今村聡副会長は1月16日、厚生労働省の「新たな医療の在り方を踏まえた医師・看護師等の働き方ビジョン検討会(座長:渋谷健司東大大学院教授)」で行われたヒアリングに出席し、医師の偏在対策などに関する日医の考えを説明した。
医師の偏在対策については、「医療従事者の需給に関する検討会医師需給分科会」(以下分科会)において議論が行われていたが、本検討会の結論が出るまでは議論は行わないこととなり、現在議論が中断した状態となっている。
今回のヒアリングは、この状態を問題視した横倉義武会長が、現場の意見を聞くよう塩崎恭久厚労大臣に直接申し入れを行い、実現したものである。
ヒアリングの中で、今村副会長は、「医師を養成するには10年程度(医学教育6年+臨床研修2年+専門研修など実地での経験年数)の期間が必要であり、短期間での増減は実質的に不可能である。
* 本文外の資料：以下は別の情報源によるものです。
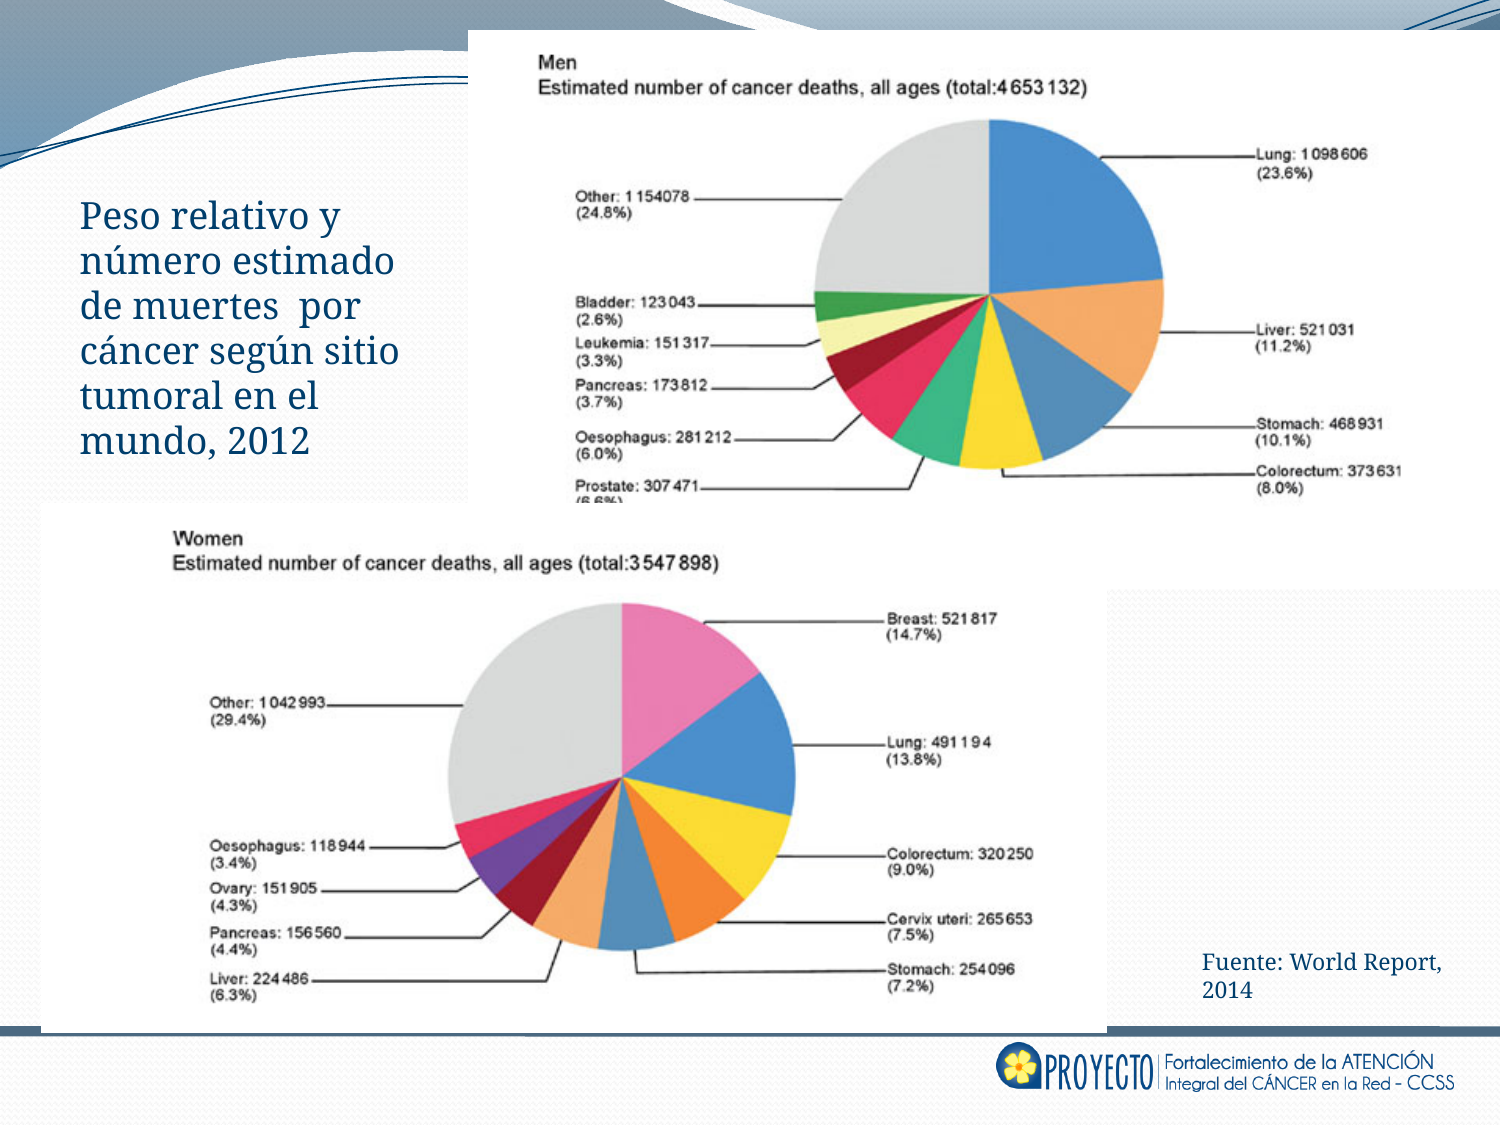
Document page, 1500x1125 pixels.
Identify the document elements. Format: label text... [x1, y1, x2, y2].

text_box Peso relativo y número estimado de muertes por cáncer según sitio tumoral en el mundo, 2012 [64, 184, 420, 470]
text_box Fuente: World Report, 2014 [1187, 940, 1471, 1011]
picture [996, 1042, 1454, 1092]
picture [41, 30, 1500, 1034]
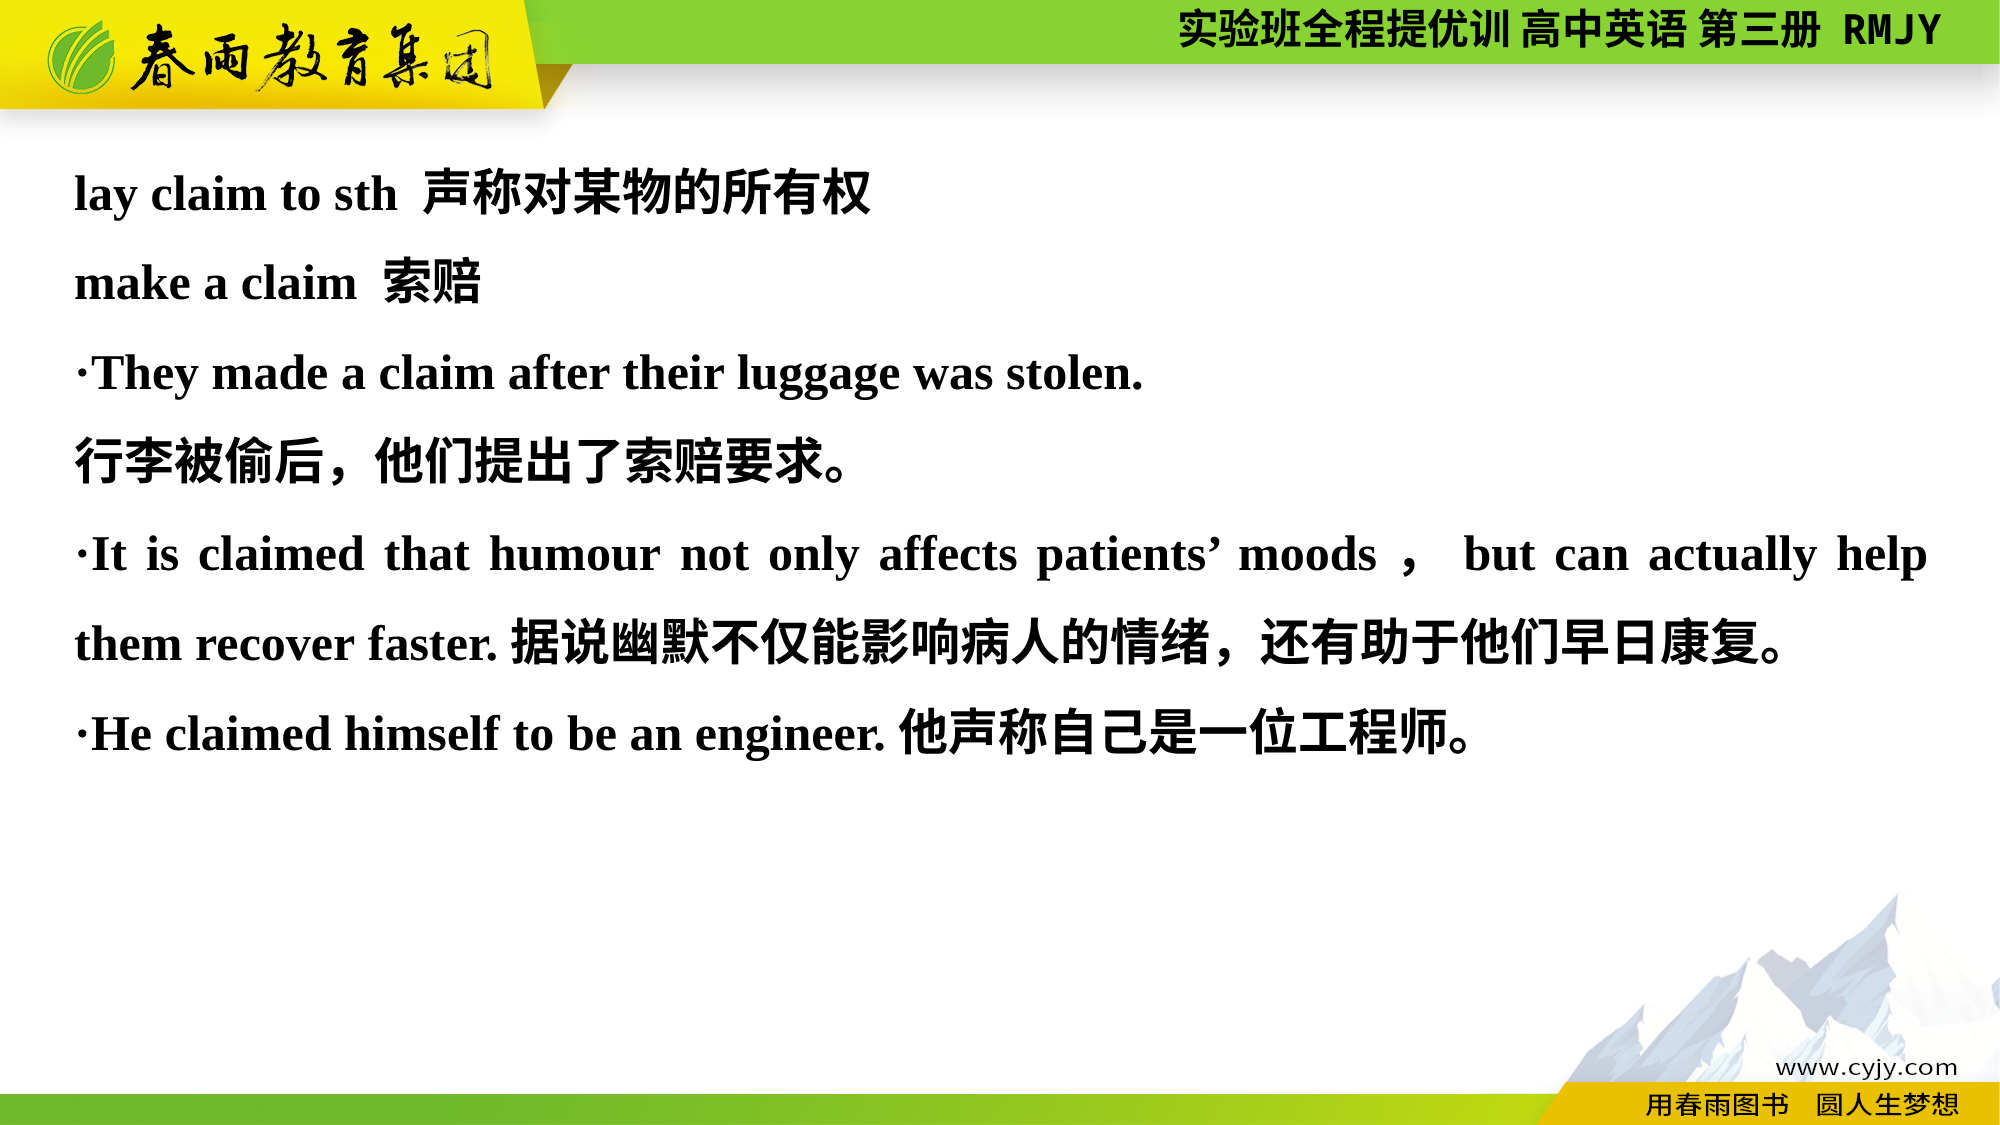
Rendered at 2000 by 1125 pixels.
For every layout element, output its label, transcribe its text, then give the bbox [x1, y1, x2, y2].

picture [0, 0, 2000, 1125]
list lay claim to sth 声称对某物的所有权 make a claim 索赔 ·They made a claim after their luggage was stolen. 行李被偷后，他们提出了索赔要求。 ·It is claimed that humour not only affects patients’ moods，but can actually help them recover faster.据说幽默不仅能影响病人的情绪，还有助于他们早日康复。 ·He claimed himself to be an engineer.他声称自己是一位工程师。 [59, 122, 1944, 763]
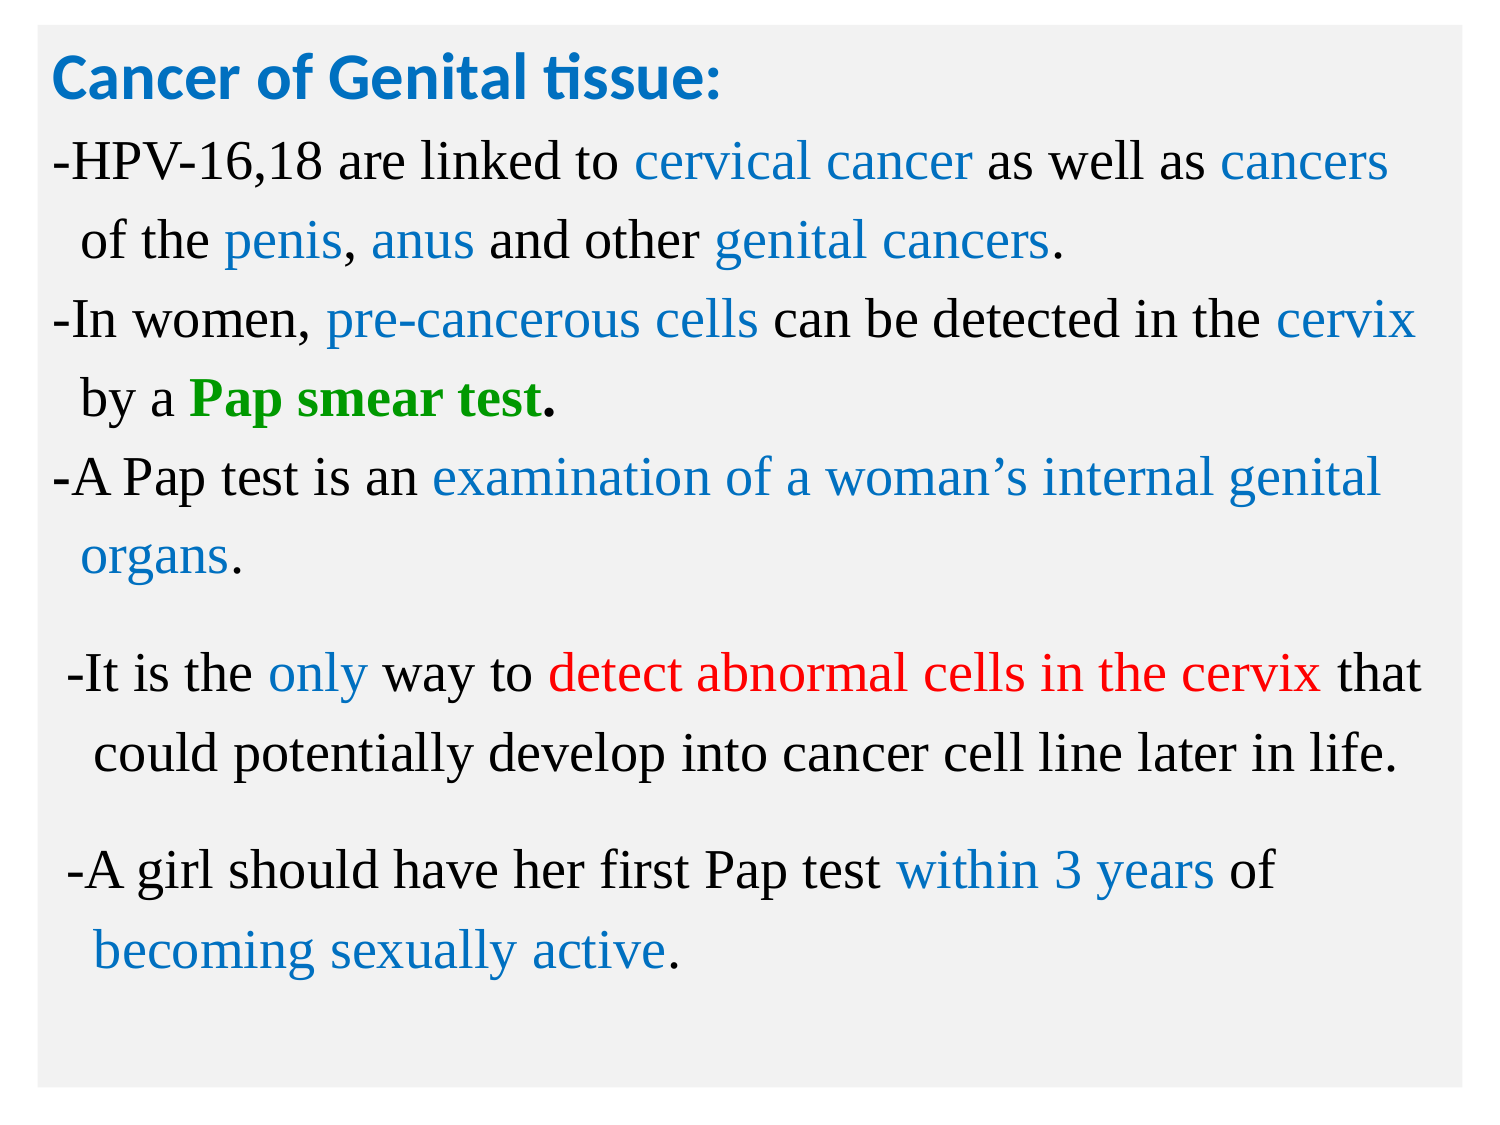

現状の対策と将来の議論を混同すると大きな混乱を招くことになる」として、中長期的な視点に立った対策の必要性を強調した。
また、日医の取り組みとして、昨年、会内に「医師の団体の在り方検討委員会(委員長:本庶佑京大名誉教授)」を設け、都道府県を単位とする医師の団体が大学や行政等と協働・連携して問題解決に当たる仕組みについて議論を行っていることを説明し、今年の春頃には最終報告を行う予定であるとした。
その上で、同副会長は、早急に解決しなければならない課題は医師の偏在対策であるとして、分科会を速やかに再開し、公の場において議論を進めることを要求。医師の偏在解消に向けた具体策としては、「地元出身者枠の導入」「出身地と同じ都道府県での臨床研修の実施」など、エビデンスに基づいた対策を早期に実施することが重要になるとした。
更に、分科会の中間まとめで偏在対策として示された14項目については、「分科会での議論によって既に実現した対策や、方向性が見えてきた対策もある」として、各項目の議論をより深化させていく必要があるとの考えを示した。
また、今後の課題としては、ICT(情報通信技術)、AI(人工知能)の技術革新等により、医療の提供の形も急激に変化する可能性があることを踏まえて、医師の需給バランスを定期的に検証し、見直すことができるような法整備等を挙げ、その実現を求めた。